The yuan's exchange rate will remain stable, despite some fluctuations in the short term, said a senior central bank official during the China Development Forum in Beijing on Saturday.

"There's no basis from the fundamentals supporting a sustained depreciation of the yuan," said Lu Lei, director of the research bureau of the People's Bank of China, the country's central bank.

While the Chinese currency depreciated by 5.8 percent against the US dollar last year, it appreciated against many other currencies and has been largely stable against the dollar this year, according to the China Foreign Exchange Trade System.

After achieving the record high of a $598.1 billion trade surplus last year, China registered a trade surplus of $63.3 billion in January, which rules out the possibility of the currency's sustained depreciation, Lu said.

The senior banker pointed out that China has not adopted a policy of depreciating its currency in order to boost trade competitiveness because "the nation has an adequate trade surplus and because net exports have contributed significantly to its GDP growth".

Echoing his stance, Lawrence Lau, an economist from the Chinese University of Hong Kong, said that although China's foreign exchange reserves have declined from $4 trillion in 2014 to $3.2 trillion, they are still the largest in the world and the amount is sufficient for the country to tackle any impact brought about by the fluctuation of other economies.
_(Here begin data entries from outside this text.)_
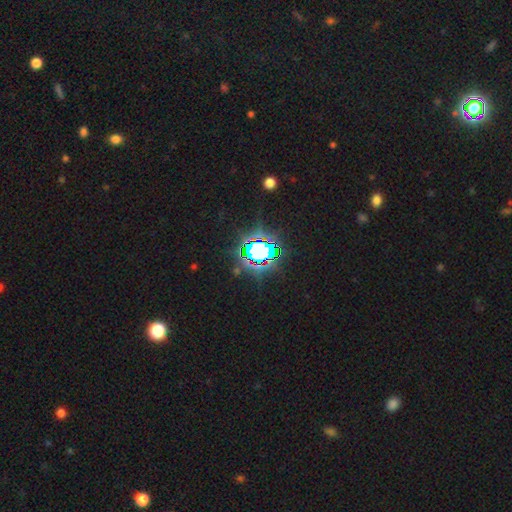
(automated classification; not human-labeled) Smooth or featured? Predicted: star or artifact (p=0.78).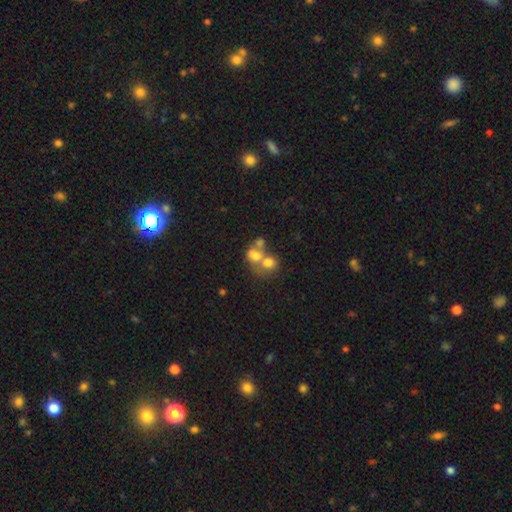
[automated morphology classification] Q: Smooth or featured?
A: smooth (66%); runner-up: featured or disk (22%)
Q: How rounded?
A: round (56%); runner-up: in between (43%)
Q: Merging?
A: merger (66%); runner-up: none (21%)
China's foreign exchange market has calmed down after months of volatility and the high expectations for big-margin yuan depreciation are simply an "overreaction", said Ding Zhijie, a professor of finance at the University of International Business and Economics in Beijing.

The recent weakening of the US dollar may also help stabilize the yuan's exchange rate, analysts said.

Yu Yongding, an economist at the Chinese Academy of Social Sciences, said the yuan will face less depreciation pressure and that it tends to be more stable at times when the US dollar becomes weaker.

He said the announcement from the Federal Reserve last week that interest rates would not be raised signals a slower pace of interest rate hikes this year.

"A less strong US dollar makes it easier for China's exchange rate management policy," Yu said.

David Dollar, a senior economist at the Brookings Institution in the United States, told Xinhua News Agency that if the dollar continues to weaken, it will facilitate the stabilization of the yuan's exchange rate.

Zhou Xiaochuan, governor of the People's Bank of China, said earlier this month that while he is not able to rule out any future fluctuations of the currency, he expects the yuan's exchange rate to return to normalcy.